Prof. Thomas Mertens, Vorsitzender der Ständigen Impfkommission, sprach am Donnerstag, den 09. Dezember 2021, die Impfempfehlung der STIKO aus. Empfohlen wird die Impfung Kindern zwischen fünf und elf Jahren, die vorerkrankt sind oder Kontaktpersonen von Risikopatient:innen sind. Gesunde Kinder sollen sich jedoch auf Wunsch auf impfen lassen dürfen, in diesen Fällen müssen die Eltern beziehungsweise Sorgeberechtigten entscheiden. Das Robert-Koch-Institut (RKI) listet als Vorerkrankungen unter anderem Adipositas, Immunsuppression, angeborene Herzfehler, chronische Lungenerkrankungen, Tumorerkrankungen oder Trisomie 21 auf. 

Laut Mertens im Interview mit dem ZDF sei es ein “erheblicher Unterschied, ob man sozusagen die Impfung ermöglicht oder ob man die Impfung ausdrücklich empfiehlt.” Begründet wird die Entscheidung damit, dass Kinder, die nicht vorerkrankt sind, ein geringes Risiko für einen schweren Covid-19-Verlauf hätten. Außerdem gebe es aufgrund der eingeschränkten Datenlage aktuell keine Einschätzung über das Risiko seltener Nebenwirkungen durch die Impfung. Allerdings sei dies noch keine finale Empfehlung, da noch ein Abstimmungsverfahren mit Fachgesellschaften und Ländern liefen und Änderungen möglich wären.

“Zwar ist die 7-Tagesinzidenz in der Altersgruppe sehr hoch, so dass man davon ausgehen kann, dass ohne Impfung ein Großteil der 5- bis 11-Jährigen mittelfristig infiziert werden wird, allerdings verlaufen die meisten Infektionen asymptomatisch. Derzeit besteht für Kinder ohne Vorerkrankungen in dieser Altersgruppe nur ein geringes Risiko für eine schwere COVID-19-Erkrankung, Hospitalisierung und Intensivbehandlung”, so die Pressemitteilung der STIKO.

Mertens stellt verunsichernde Aussage klar

Auch stellte Mertens im ZDF-Interview eine seiner Aussagen, die er im FAZ-Podcast machte, richtig. So sei er am Ende eines langen Interviews gefragt worden, ob er – hätte er ein sieben- oder achtjähriges Kind – es derzeit gegen Corona impfen lassen würde. Er antwortete mit einem “Nein”, derzeit würde er es wahrscheinlich nicht impfen lassen. Das sorgte bei vielen Zuschauer:innen für Verunsicherung. Laut Mertens sei die Aussage aus dem Kontext gerissen worden, er meinte sie: “im Zusammenhang mit der geklärten Tatsache, dass es keinen für Kinder konfektionierten Impfstoff gab und der Tatsache, dass es auch noch keine endgültige Empfehlung der Impfung durch die STIKO gab”.

Wie sieht die Lage in anderen Ländern aus?

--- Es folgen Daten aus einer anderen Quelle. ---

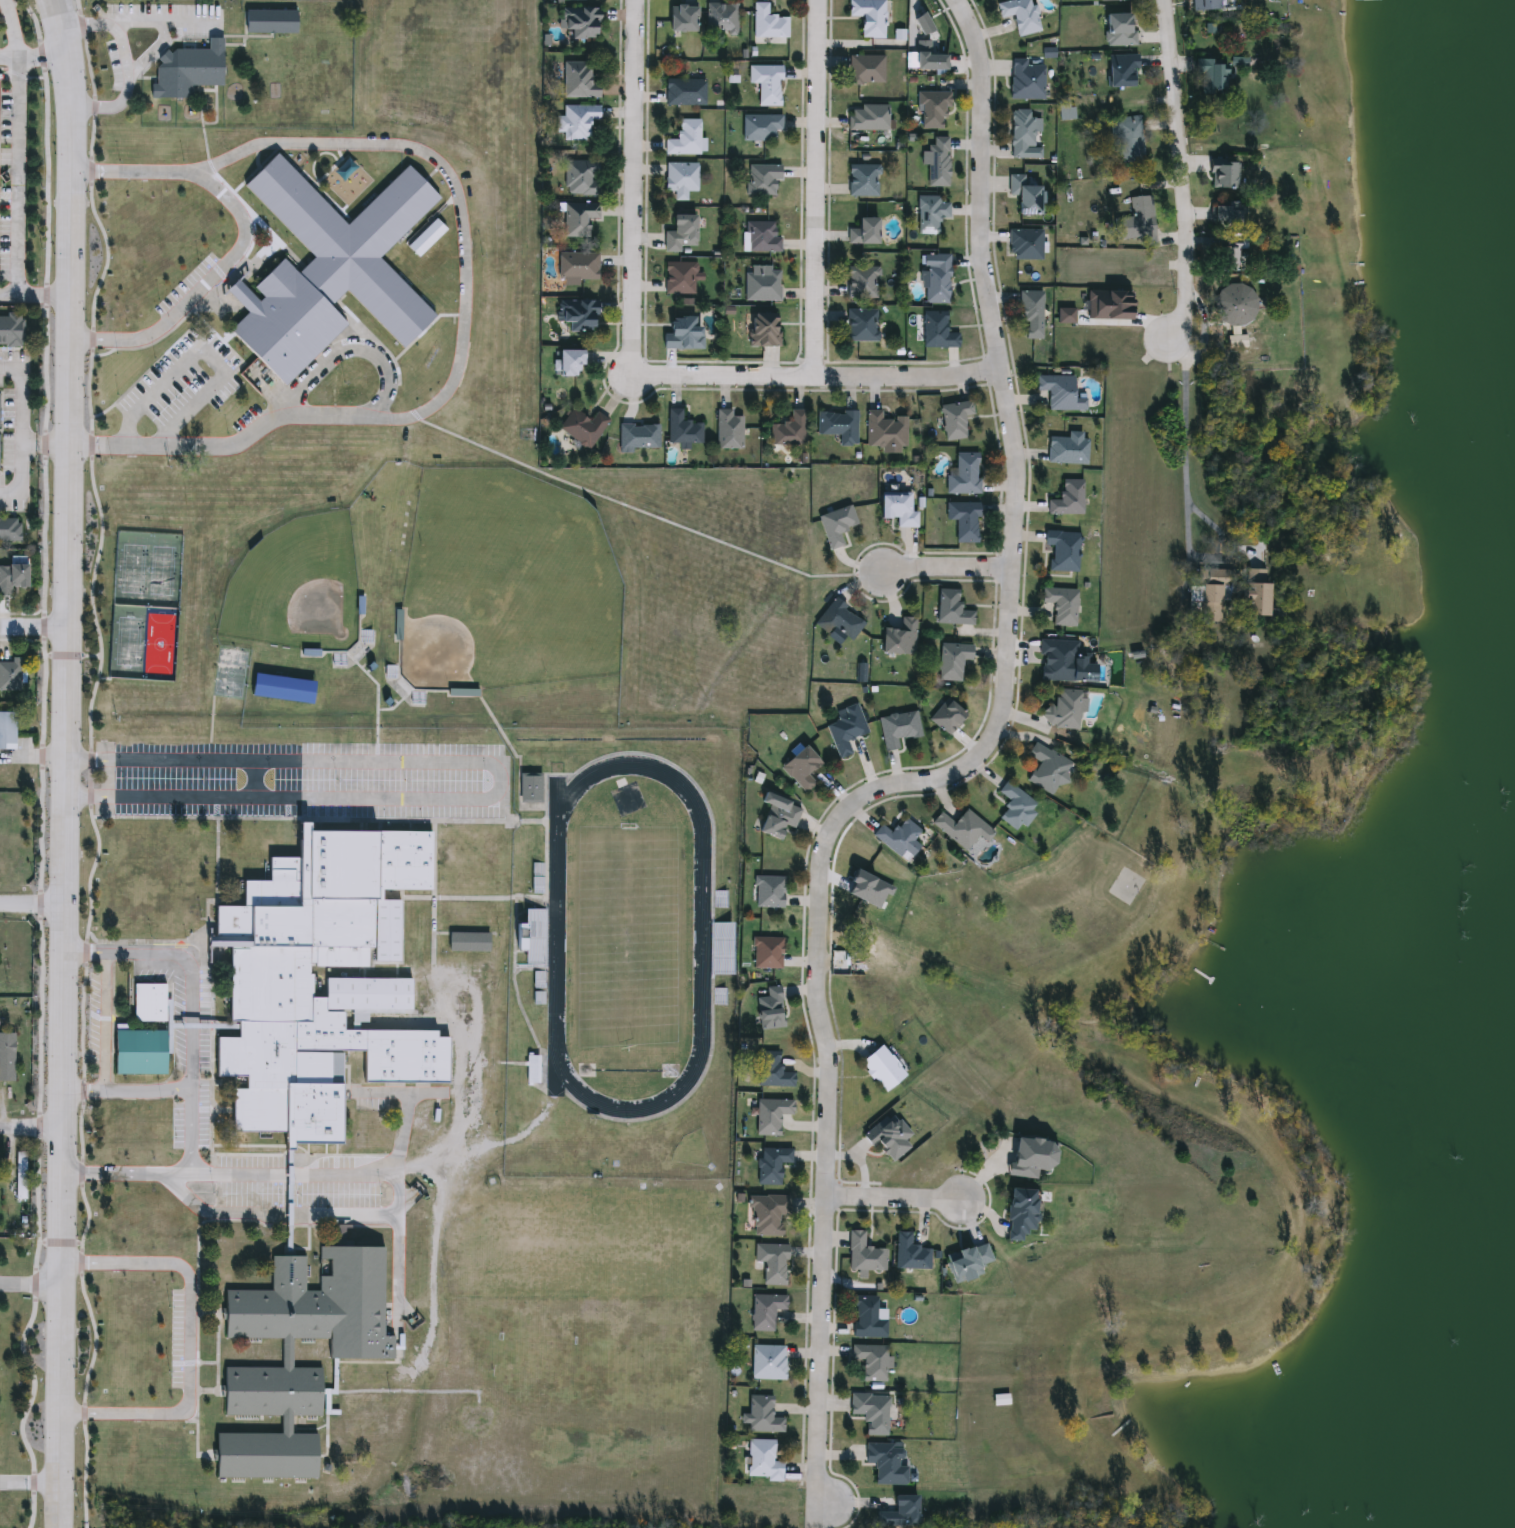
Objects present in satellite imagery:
building: (1205, 5)
building: (1020, 15)
building: (681, 17)
building: (868, 17)
building: (721, 19)
building: (268, 21)
building: (579, 23)
building: (767, 23)
road: (139, 26)
road: (11, 30)
building: (1117, 30)
road: (151, 53)
building: (927, 58)
road: (34, 60)
building: (187, 70)
building: (866, 70)
building: (1121, 71)
building: (1211, 77)
building: (578, 80)
building: (1025, 80)
building: (766, 84)
road: (129, 92)
building: (685, 93)
building: (932, 109)
building: (868, 118)
building: (577, 121)
building: (760, 127)
building: (1021, 131)
building: (686, 138)
building: (1128, 138)
road: (339, 153)
building: (937, 162)
road: (1179, 168)
road: (434, 172)
building: (1221, 173)
road: (19, 178)
building: (581, 178)
building: (680, 179)
building: (762, 179)
building: (863, 180)
road: (819, 186)
building: (1023, 195)
building: (1225, 212)
building: (929, 214)
building: (579, 219)
building: (1137, 222)
building: (863, 232)
building: (681, 234)
building: (429, 237)
building: (761, 237)
building: (1024, 245)
building: (1228, 254)
road: (454, 257)
building: (578, 266)
building: (331, 269)
building: (679, 279)
building: (937, 281)
road: (465, 283)
building: (862, 283)
building: (761, 287)
road: (201, 289)
road: (36, 297)
building: (1236, 303)
building: (578, 315)
building: (1031, 315)
building: (861, 326)
building: (10, 330)
building: (763, 330)
building: (936, 331)
building: (682, 334)
road: (203, 349)
road: (350, 351)
building: (567, 362)
road: (9, 367)
road: (634, 369)
building: (1059, 393)
building: (954, 420)
building: (838, 426)
building: (582, 428)
building: (682, 429)
road: (19, 431)
building: (728, 431)
building: (789, 431)
building: (884, 431)
building: (638, 436)
road: (1191, 445)
road: (46, 446)
building: (1068, 449)
building: (964, 475)
road: (10, 494)
building: (1067, 499)
road: (633, 507)
building: (897, 509)
building: (963, 521)
building: (836, 525)
building: (9, 530)
building: (1061, 552)
road: (947, 562)
building: (14, 578)
building: (1247, 594)
park: (447, 598)
building: (1211, 599)
building: (1061, 605)
park: (145, 606)
building: (951, 609)
building: (838, 620)
road: (35, 633)
building: (898, 638)
building: (952, 661)
building: (1057, 661)
park: (233, 673)
building: (12, 675)
building: (280, 689)
building: (1062, 710)
building: (947, 718)
building: (898, 729)
building: (6, 731)
building: (845, 731)
road: (68, 763)
building: (800, 769)
building: (1046, 769)
road: (946, 772)
parking lot: (311, 781)
road: (504, 781)
building: (530, 789)
building: (1014, 807)
building: (777, 816)
building: (962, 829)
building: (896, 837)
building: (769, 892)
road: (33, 910)
building: (470, 917)
building: (467, 943)
building: (725, 949)
building: (767, 953)
building: (267, 990)
building: (147, 1003)
building: (436, 1004)
building: (769, 1010)
road: (106, 1026)
building: (137, 1053)
building: (6, 1057)
road: (193, 1067)
building: (532, 1069)
building: (880, 1069)
building: (772, 1072)
road: (128, 1095)
building: (770, 1116)
road: (32, 1128)
building: (420, 1135)
building: (443, 1137)
building: (887, 1137)
road: (469, 1145)
building: (771, 1166)
road: (241, 1175)
building: (20, 1177)
road: (292, 1177)
road: (400, 1191)
road: (897, 1194)
building: (1019, 1214)
building: (768, 1215)
building: (910, 1254)
building: (864, 1255)
building: (771, 1263)
building: (967, 1263)
road: (31, 1284)
building: (765, 1311)
building: (867, 1319)
road: (190, 1343)
building: (305, 1360)
building: (871, 1362)
building: (767, 1363)
building: (871, 1412)
building: (761, 1416)
building: (762, 1460)
building: (887, 1464)
road: (30, 1483)
building: (900, 1513)

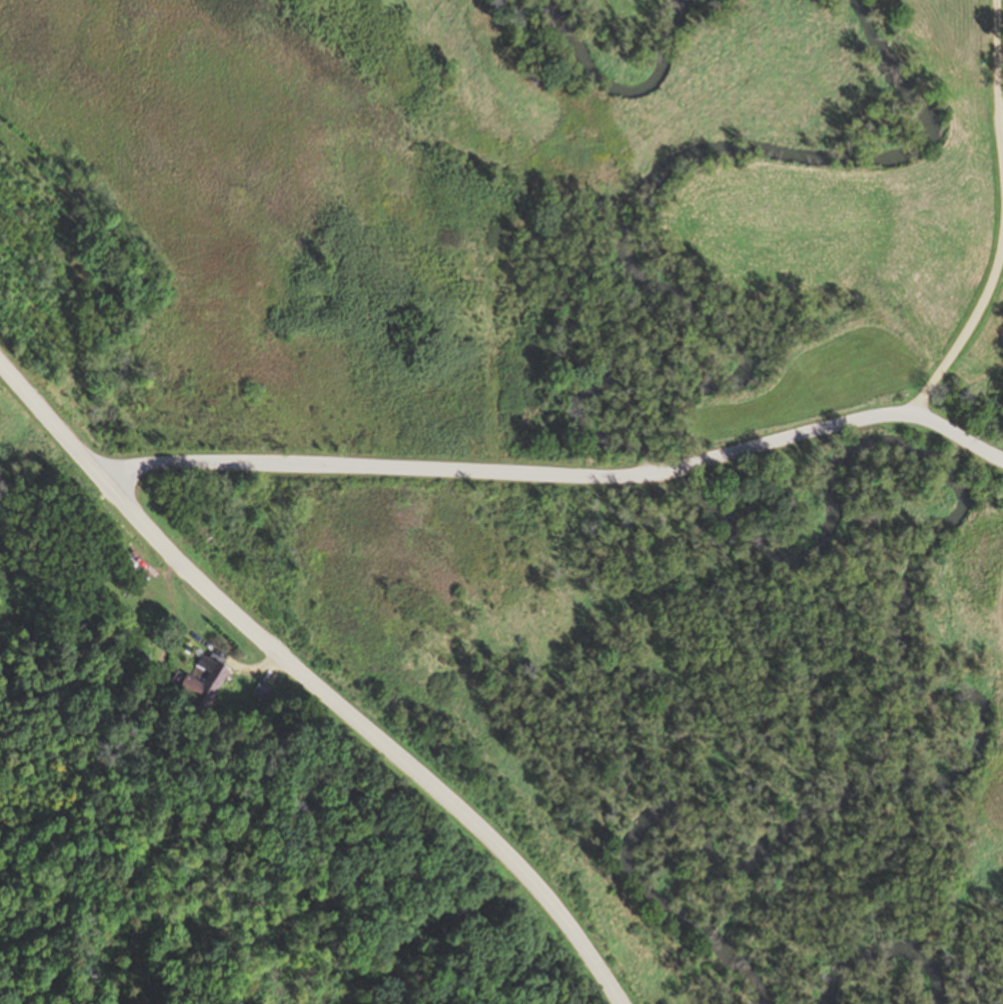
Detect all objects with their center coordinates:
river: (607, 89)
road: (1000, 216)
road: (561, 477)
river: (826, 517)
road: (170, 642)
road: (202, 642)
building: (204, 679)
road: (312, 681)
building: (262, 689)
river: (886, 974)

In Ländern wie der USA, Kanada oder Israel ist die Impfung für Fünf- bis Elfjährige bereits möglich. Die USA impft die Altersgruppe nach der Zulassung durch die Arzneimittelbehörde FDA bereits seit Ende Oktober und es sind etwa fünf Millionen Impfungen zu verzeichnen. Laut der FDA falle die Nutzen-Risiko-Bilanz positiv aus. Das ZDF berichtete: “Jene Fünf- bis Elfjährigen, die mit einer Covid-19-Infektion in eine Klinik eingeliefert würden, seien tendenziell kränker und länger angeschlagen als Kinder, die beispielsweise mit einer Herzmuskelentzündung eingewiesen würden. Außerdem fehlten bislang jegliche Hinweise darauf, dass die Impfungen bei Fünf- bis Elfjährigen eine solche Herzerkrankung auslösen könnten.” 

In Israel und Kanada begann die Impfung für Kinder ab 5 Jahren am Dienstag, den 23. November mit dem Impfstoff von BioNTech. Am 7.12. teilten die Gesundheitsministerien in Madrid und Lissabon mit, dass die zuständige Kommission die Impfung von Fünf- bis Elfjährigen gegen Covid-19 genehmigte. So kann die Altersgruppe künftig mit dem dafür hergestellten Impfstoff von BioNTech/Pfizer in Spanien und Portugal geimpft werden.

Mit chinesischen Impfstoffen werden Kinder unter 12 Jahren ebenfalls schon in China, den Vereinigten Arabischen Emiraten, Kambodscha und Kolumbien immunisiert. Indonesien beginnt laut Angaben des dortigen Gesundheitsministeriums am 14. Dezember mit den Impfungen der Kinder ab sechs Jahren. Verwendet wird dort der chinesische Impfstoff von Sinovac Biotech.

In Kuba werden Kinder im Alter von zwei bis elf Jahren bereits seit Anfang September geimpft.